Ele reconheceu-a. O cigarro quase caiu dos lábios. Estremeceu e tomou a iniciativa de correr até ela. Lá de trás ouvia os gritos de Finnian, mas os ignorou.

Bard empurrava e se esgueirava entre as pessoas. Atordoado em meio a multidão, Bard vibrou ao tocar o pulso da mulher que estava à sua frente.

Esta virou-se para ele e os olhos castanhos brandos foram revelados.

– Meyrin! — exclamou ele e a envolveu nos braços.

Reconfortou-se ao sentir o calor do corpo dela.

– Que saudades...

– Olá, Bard. — disse ela.

Cassandra e Finnian apareceram, e Finnian encheu os olhos d'agua e foi abracá-la.

– Mmmeeeeyyyrrriiiinnm!!!!! — choramingou.

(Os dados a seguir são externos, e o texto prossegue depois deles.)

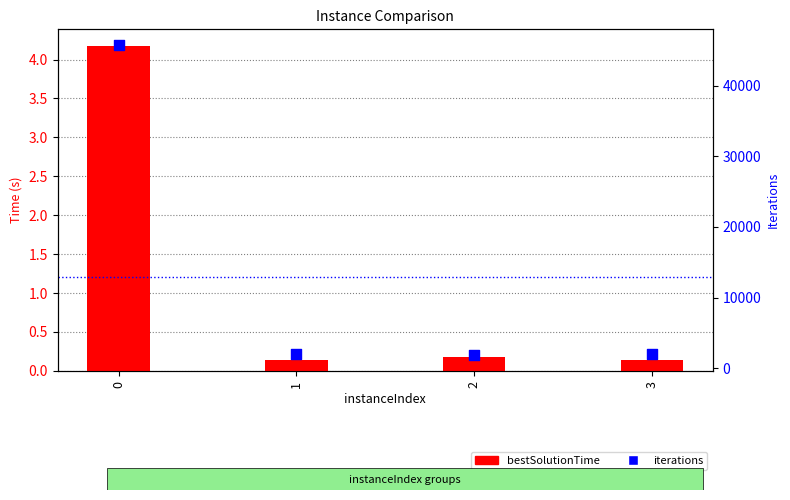

What is the total value across all series at 2?

1842.2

Meyrin o agarrou e também chorou.

Depois o seu olhar encontrou o de Cassandra e perguntou:

– Quem é ela?

***

À noite, em Londres, um dia se passou. Sebastian desejou que os empregados voltassem para que ele tivesse uma folga.

O correio veio. Ele pegou a correspondência e entregou as cartas para Ciel.

– Vá à cidade e me compre uma cartola. Vou à uma festa daqui a três dias.

– Sim, mestre.

E Sebastian foi até a cidade, no meio da noite. Entrou em uma loja e disse ao vendedor o que queria. Ele lhe disse:

– Espere um momentinho, por favor. A milady chegou primeiro. — e apontou para uma dama que estava olhando os chapéus, antes de entrar mais fundo na loja.

O chapeleiro voltou e trouxe consigo um chapéu de abas largas e enfeitado com ramos nas laterais. Entregou-o à moça e quando esta virou de perfil, Sebastian arregalou os olhos e tombou para o lado; segurando no balcão.

– Meyrin... — sussurrou ele.

E a moça de cabelos ruivos olhou para ele.